Rogue Echo Pulling Blocks
A couple years back I found myself in the market for some pulling blocks, but because of how cost-prohibitive they were I opted to just build my own. I was able to put my blocks together very inexpensively and in less than a day, but sadly they are not adjustable. Had the Echo Pulling Blocks existed back then I would have skipped all that DIY business and bought these without a second thought.
Rogue’s Echo Blocks are nothing more than a steel pan and pipe that sits on a stack of bumper plates. It’s simple, effective, and costs way, way less than other retail pulling blocks. This product is great because it allows us to make use of items we already have (lots of bumper plates) rather than having to buy an entire system of some sort – and yes they are absolutely adjustable (3½” – 18″)

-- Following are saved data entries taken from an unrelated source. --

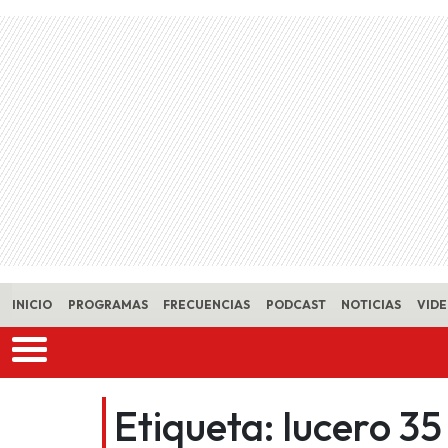
Skip to main content
INICIO
PROGRAMAS
FRECUENCIAS
PODCAST
NOTICIAS
VID
Etiqueta:
lucero 35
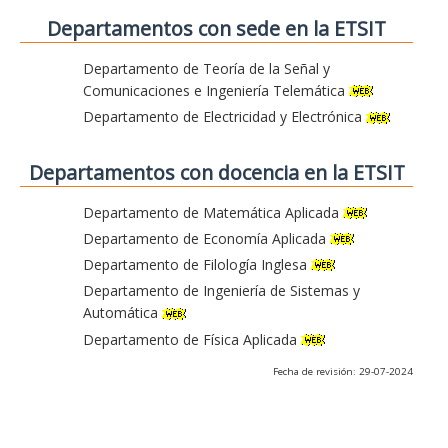
Departamentos con sede en la ETSIT
Departamento de Teoría de la Señal y
Comunicaciones e Ingeniería Telemática
Departamento de Electricidad y Electrónica
Departamentos con docencia en la ETSIT
Departamento de Matemática Aplicada
Departamento de Economía Aplicada
Departamento de Filología Inglesa
Departamento de Ingeniería de Sistemas y
Automática
Departamento de Física Aplicada
Fecha de revisión: 29-07-2024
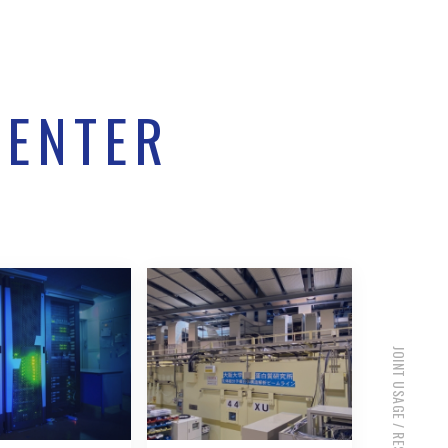
CENTER
JOINT USAGE / RESEARCH CENTER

Echo Pulling Blocks sell for $150 a pair. Compare that to adjustable metal pulling blocks ($700+), DC Blocks ($550+), or wood jerk block sections ($600+). Even if you are willing to make your own, $150 is in that range that makes you second guess committing $75 or more plus a full day of labor just to save the small difference in cost. Not only that, my DIY blocks may be great, but they take up a crap load of space 100% of the time – in use or not. Echo Blocks require almost no storage space when not in use.
I give this product a 10/10. It serves its purpose beautifully, it’s very affordable, makes use of equipment that we already own, and it takes up almost no space. Brilliant!